_Document text_
[Review] Curved Air: Air Cut (1973)

Sonja Kristina is the lone surviving heir, Eddie Jobson answers the “elf wanted” ad, on Curved Air’s streamlined third album.

Kronomyth 4.0: A close shave and an ‘aircut.

The original Curved Air dissolved after three albums, leaving Sonja Kristina and the band’s current bass player, Mike Wedgwood, to create a new Curved Air out of more or less thin air. Eddie Jobson had been introduced to the band before their breakup and was rightly deemed a suitable replacement for the violin and keyboard roles despite being only seventeen. Graham Gregory, who was then going by the name of Kirby, was brought in as a full-time lead guitarist and Jim Russell replaced Florian Pilkington-Miksa on drums. The new group recorded a new album, Air Cut, that obviously sounded different than previous albums but still fit comfortably into the progressive rock camp of Genesis and Camel.

_Information provided_
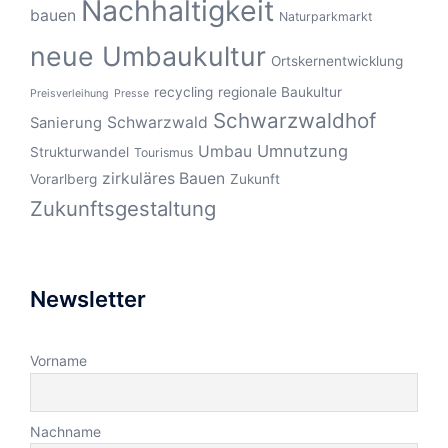
Nachhaltigkeit
bauen
Naturparkmarkt
neue Umbaukultur
Ortskernentwicklung
recycling
regionale Baukultur
Preisverleihung
Presse
Schwarzwaldhof
Schwarzwald
Sanierung
Umnutzung
Umbau
Strukturwandel
Tourismus
zirkuläres Bauen
Vorarlberg
Zukunft
Zukunftsgestaltung
Newsletter
Vorname
Nachname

_Activities_
**A.** Answer each question from the Air Cut review, marking your answers (i), (ii) and (iii), one per line:
(i) In what year does the review's header date Air Cut?
(ii) How old was Eddie Jobson when he was deemed a suitable replacement for the violin and keyboard roles?
(iii) Whom did Jim Russell replace on drums?
**B.** Return the part of the Air Cut review between "Sonja Kristina is" and "and an ‘aircut.", inclusive, copied word for word.
The items are separate material, apart from the review of Curved Air's Air Cut.

_Responses to the exercise_
**A.**
(i) 1973
(ii) Seventeen
(iii) Florian Pilkington-Miksa

**B.**
Sonja Kristina is the lone surviving heir, Eddie Jobson answers the “elf wanted” ad, on Curved Air’s streamlined third album.

Kronomyth 4.0: A close shave and an ‘aircut.